Allan Spooner, president and CEO of Franciscan Health’s South Suburban Chicago Division, said Monday the two hospitals he oversees have seen their staff COVID infections increase along with a quadrupling in new COVID patients in just the last three weeks — from 10% of new intakes to 42%. More than 70% of patients in the hospitals’ critical care areas are COVID positive, too.
The number of hospital beds available at any given time depends on medical personnel actually available to staff those beds. ICU beds in particular require an especially high level of staff, but the number of available ICU beds in Illinois has been steadily shrinking for most of 2021, as reported by the Chicago Tribune earlier this month.
Pritzker’s administration last year entered into a staffing contract with outside providers in order to provide assistance to hospitals struggling with staffing shortages. On Monday, the governor reiterated that available support but also said he’d requested Army staffing help from the Biden administration, but had yet to receive the assistance.
Earlier in the pandemic, ICU bed availability falling below 20% within a certain region would mean businesses could be subject COVID mitigations like capacity limits.
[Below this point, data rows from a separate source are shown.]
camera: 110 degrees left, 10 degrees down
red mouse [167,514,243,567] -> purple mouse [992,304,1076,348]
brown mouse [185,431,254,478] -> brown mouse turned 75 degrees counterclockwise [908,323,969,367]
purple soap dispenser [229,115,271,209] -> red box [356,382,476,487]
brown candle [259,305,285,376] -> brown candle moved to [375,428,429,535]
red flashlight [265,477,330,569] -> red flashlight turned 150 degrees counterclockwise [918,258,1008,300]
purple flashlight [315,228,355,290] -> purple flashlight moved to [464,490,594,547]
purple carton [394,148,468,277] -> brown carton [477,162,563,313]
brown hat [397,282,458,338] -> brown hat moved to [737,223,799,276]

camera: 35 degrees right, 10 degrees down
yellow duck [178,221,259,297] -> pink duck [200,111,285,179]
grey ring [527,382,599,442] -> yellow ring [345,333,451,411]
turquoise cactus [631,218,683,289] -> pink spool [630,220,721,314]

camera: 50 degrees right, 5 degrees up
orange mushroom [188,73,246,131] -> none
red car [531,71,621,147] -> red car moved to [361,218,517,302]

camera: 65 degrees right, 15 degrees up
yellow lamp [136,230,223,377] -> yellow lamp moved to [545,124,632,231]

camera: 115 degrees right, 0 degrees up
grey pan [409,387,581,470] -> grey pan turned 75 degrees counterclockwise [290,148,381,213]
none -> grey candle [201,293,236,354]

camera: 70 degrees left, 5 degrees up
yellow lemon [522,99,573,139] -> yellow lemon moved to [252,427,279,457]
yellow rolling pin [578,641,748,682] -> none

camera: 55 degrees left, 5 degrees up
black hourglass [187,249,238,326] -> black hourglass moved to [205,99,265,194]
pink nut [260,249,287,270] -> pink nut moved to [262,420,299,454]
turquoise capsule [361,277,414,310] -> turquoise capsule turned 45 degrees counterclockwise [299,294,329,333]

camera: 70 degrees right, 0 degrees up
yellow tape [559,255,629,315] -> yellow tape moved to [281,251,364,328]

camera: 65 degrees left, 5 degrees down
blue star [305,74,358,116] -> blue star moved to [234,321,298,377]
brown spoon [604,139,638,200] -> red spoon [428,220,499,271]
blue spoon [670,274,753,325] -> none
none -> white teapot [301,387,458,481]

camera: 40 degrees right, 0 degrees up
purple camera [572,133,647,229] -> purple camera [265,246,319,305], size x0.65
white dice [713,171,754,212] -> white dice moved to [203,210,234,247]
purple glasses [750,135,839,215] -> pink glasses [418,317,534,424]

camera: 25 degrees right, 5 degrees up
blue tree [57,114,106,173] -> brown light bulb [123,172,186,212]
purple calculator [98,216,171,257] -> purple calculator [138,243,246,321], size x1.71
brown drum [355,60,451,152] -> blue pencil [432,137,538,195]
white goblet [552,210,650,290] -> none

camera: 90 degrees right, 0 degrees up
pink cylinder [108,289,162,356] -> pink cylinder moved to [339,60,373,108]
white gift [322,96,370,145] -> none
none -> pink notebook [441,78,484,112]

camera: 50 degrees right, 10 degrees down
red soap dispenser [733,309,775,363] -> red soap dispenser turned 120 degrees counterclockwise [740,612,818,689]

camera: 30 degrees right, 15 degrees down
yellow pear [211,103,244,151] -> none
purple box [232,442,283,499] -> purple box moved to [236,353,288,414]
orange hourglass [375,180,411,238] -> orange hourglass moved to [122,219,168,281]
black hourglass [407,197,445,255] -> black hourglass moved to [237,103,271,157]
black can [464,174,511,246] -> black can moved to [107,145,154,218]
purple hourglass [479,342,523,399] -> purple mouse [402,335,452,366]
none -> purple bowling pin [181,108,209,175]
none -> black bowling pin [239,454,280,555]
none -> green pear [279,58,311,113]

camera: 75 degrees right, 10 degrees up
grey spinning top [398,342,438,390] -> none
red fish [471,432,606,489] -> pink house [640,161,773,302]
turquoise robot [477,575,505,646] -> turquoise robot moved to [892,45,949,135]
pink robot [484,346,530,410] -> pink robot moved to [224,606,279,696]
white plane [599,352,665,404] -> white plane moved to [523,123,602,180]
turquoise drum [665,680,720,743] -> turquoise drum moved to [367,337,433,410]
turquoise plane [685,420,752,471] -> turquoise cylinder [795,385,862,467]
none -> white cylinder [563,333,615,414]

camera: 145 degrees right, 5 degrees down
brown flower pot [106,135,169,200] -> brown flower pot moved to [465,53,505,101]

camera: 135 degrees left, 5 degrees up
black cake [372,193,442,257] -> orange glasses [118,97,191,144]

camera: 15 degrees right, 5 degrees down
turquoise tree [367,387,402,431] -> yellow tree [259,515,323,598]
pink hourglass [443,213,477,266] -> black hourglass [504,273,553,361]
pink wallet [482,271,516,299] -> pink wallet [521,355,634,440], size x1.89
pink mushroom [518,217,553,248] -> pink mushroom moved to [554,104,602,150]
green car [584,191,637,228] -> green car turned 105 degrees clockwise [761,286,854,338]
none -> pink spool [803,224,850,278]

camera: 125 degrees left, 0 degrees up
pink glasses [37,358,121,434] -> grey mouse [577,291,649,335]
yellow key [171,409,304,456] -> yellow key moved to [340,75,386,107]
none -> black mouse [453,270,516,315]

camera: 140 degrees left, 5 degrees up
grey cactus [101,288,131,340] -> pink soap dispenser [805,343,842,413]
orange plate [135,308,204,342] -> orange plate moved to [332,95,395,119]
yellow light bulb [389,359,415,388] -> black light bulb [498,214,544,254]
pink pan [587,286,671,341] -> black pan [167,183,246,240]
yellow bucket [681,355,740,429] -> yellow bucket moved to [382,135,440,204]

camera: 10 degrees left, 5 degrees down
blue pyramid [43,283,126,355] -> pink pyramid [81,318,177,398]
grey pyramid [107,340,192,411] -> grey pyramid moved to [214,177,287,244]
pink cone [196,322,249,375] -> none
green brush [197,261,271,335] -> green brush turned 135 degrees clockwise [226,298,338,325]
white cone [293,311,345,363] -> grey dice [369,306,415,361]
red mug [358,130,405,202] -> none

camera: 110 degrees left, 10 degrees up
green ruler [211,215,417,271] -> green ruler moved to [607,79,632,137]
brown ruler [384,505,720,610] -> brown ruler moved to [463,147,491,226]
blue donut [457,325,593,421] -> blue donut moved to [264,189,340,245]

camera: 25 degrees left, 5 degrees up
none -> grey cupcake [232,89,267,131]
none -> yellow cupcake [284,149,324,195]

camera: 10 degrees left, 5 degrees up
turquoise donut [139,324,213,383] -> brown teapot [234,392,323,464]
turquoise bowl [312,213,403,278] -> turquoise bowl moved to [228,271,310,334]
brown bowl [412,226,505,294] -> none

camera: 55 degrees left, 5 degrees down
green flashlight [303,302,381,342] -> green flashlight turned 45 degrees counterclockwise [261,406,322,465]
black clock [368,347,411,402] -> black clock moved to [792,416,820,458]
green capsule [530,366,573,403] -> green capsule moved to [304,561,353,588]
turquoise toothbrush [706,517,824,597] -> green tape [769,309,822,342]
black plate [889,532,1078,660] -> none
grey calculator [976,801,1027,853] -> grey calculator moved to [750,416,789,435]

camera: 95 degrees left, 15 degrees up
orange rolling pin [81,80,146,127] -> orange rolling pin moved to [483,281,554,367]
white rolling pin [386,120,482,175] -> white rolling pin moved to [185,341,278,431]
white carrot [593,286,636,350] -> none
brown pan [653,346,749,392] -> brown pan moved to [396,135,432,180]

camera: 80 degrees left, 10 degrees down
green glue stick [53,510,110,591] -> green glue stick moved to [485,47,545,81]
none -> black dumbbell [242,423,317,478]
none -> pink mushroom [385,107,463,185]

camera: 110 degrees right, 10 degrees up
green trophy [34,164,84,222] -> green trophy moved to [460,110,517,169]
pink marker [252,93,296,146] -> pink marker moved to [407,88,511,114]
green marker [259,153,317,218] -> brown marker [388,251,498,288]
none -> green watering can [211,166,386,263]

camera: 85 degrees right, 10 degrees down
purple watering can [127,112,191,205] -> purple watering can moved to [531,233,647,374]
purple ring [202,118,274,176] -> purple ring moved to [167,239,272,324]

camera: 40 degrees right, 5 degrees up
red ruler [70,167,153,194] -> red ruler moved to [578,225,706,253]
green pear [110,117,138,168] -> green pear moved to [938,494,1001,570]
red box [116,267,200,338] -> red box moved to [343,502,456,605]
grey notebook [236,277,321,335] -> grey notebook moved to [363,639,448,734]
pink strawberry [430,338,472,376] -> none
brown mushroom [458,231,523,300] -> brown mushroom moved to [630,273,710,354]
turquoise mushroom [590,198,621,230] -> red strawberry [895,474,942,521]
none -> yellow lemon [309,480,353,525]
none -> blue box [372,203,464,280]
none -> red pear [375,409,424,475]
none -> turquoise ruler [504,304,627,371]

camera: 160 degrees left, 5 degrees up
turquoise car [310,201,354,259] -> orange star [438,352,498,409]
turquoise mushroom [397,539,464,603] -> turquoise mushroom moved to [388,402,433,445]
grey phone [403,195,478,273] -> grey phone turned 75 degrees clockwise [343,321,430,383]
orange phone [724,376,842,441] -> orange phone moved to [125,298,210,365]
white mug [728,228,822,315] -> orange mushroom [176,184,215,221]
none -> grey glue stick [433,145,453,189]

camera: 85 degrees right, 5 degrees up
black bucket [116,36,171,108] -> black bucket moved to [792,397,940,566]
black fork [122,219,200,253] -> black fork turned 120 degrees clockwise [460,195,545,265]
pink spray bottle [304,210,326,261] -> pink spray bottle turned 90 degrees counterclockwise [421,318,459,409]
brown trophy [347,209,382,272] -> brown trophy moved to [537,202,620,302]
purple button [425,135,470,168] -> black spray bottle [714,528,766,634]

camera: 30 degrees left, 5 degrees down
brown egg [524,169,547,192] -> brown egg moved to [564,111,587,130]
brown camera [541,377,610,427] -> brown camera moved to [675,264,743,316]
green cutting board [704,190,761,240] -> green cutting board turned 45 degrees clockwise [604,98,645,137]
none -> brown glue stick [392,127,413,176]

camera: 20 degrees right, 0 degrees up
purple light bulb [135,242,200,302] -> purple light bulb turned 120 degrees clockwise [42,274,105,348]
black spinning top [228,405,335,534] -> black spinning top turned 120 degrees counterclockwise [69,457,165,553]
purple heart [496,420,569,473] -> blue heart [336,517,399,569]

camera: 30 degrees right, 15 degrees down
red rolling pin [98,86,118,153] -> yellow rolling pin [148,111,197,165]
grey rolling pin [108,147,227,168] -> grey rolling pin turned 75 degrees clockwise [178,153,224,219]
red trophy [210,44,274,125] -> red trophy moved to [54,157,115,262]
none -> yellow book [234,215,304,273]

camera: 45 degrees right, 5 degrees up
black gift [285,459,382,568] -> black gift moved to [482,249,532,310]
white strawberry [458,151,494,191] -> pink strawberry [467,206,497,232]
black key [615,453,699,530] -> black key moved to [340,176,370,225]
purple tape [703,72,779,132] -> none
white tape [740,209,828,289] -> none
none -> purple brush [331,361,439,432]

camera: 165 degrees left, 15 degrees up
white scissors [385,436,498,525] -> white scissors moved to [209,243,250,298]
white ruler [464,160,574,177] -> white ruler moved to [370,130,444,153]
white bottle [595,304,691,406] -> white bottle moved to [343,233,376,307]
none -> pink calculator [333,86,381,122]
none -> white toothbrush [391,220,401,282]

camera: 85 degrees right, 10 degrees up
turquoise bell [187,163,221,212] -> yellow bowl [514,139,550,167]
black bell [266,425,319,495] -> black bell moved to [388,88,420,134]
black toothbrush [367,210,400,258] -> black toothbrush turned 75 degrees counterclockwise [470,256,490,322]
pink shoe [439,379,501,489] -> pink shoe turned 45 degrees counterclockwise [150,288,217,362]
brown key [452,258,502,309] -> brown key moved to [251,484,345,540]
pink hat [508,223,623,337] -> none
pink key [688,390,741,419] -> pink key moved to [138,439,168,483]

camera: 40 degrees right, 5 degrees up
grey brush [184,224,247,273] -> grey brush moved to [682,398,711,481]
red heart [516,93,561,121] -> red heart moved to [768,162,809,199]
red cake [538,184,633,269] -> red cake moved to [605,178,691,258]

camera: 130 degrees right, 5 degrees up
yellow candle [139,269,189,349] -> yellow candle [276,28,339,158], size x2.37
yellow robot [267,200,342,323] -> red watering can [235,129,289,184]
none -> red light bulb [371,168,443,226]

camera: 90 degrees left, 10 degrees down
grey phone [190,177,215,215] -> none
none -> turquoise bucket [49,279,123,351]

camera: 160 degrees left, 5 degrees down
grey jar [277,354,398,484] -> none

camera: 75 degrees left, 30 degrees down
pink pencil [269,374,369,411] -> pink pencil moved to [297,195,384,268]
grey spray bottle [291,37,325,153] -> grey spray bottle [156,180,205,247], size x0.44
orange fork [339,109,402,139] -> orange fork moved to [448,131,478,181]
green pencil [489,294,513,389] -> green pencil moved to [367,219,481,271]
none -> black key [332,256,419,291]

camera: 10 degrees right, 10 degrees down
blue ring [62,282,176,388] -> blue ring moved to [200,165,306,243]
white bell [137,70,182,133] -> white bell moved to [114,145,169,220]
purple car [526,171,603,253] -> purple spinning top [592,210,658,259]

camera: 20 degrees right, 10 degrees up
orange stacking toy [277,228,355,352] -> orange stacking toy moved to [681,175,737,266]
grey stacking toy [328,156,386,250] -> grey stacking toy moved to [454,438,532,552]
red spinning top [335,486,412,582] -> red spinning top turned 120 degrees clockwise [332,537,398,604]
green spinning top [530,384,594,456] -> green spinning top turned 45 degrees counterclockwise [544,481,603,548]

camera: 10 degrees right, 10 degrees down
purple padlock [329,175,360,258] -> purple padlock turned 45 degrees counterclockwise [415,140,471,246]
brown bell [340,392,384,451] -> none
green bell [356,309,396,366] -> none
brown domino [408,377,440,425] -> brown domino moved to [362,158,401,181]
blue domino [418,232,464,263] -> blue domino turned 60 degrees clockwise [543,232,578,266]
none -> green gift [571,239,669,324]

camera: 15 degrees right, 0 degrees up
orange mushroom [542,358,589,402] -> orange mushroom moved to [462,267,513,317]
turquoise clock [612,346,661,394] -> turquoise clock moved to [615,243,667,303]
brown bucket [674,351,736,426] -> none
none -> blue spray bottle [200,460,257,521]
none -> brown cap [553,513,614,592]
The same went for COVID test positivity rates increasing above certain levels within a region.
But while only one of Illinois’ 11 regions currently has ICU bed availability over 20%, and all of the 11 regions have seen their positivity rates climb over previous thresholds that spelled danger, Pritzker has been reticent to return to previous phases of his economic reopening plan, citing the wide availability of vaccines.